# Input records:

▽

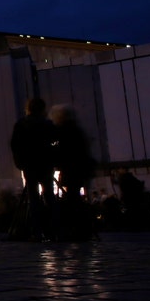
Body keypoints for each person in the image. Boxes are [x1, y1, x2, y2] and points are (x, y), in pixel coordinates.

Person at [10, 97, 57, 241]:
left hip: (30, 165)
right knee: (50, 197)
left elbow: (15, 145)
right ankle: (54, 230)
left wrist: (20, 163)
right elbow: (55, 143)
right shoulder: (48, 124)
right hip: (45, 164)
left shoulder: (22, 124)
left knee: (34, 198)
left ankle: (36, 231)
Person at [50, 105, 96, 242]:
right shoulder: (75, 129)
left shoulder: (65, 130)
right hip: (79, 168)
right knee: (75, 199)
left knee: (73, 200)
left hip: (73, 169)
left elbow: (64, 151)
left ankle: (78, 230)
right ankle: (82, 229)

△
▽

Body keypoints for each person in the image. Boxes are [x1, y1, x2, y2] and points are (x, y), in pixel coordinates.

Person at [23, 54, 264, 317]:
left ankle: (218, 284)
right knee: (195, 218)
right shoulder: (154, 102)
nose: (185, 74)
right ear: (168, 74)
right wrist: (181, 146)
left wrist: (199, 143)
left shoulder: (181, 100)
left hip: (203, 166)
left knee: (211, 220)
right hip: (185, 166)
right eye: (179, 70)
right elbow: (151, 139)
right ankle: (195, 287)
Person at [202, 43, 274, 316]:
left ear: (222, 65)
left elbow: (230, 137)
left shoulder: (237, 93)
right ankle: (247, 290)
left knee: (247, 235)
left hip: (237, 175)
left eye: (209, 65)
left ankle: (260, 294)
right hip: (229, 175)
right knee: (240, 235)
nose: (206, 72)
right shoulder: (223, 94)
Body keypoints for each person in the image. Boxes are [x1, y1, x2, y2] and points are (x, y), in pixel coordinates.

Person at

△

# Prompt:
In the listing above, the lines from the one containing "left elbow: (15, 145)" through the one containing "left shoulder: (65, 130)" must be set down exactly, with no other lines.

# Response for this exercise:
left elbow: (15, 145)
right ankle: (54, 230)
left wrist: (20, 163)
right elbow: (55, 143)
right shoulder: (48, 124)
right hip: (45, 164)
left shoulder: (22, 124)
left knee: (34, 198)
left ankle: (36, 231)
Person at [50, 105, 96, 242]:
right shoulder: (75, 129)
left shoulder: (65, 130)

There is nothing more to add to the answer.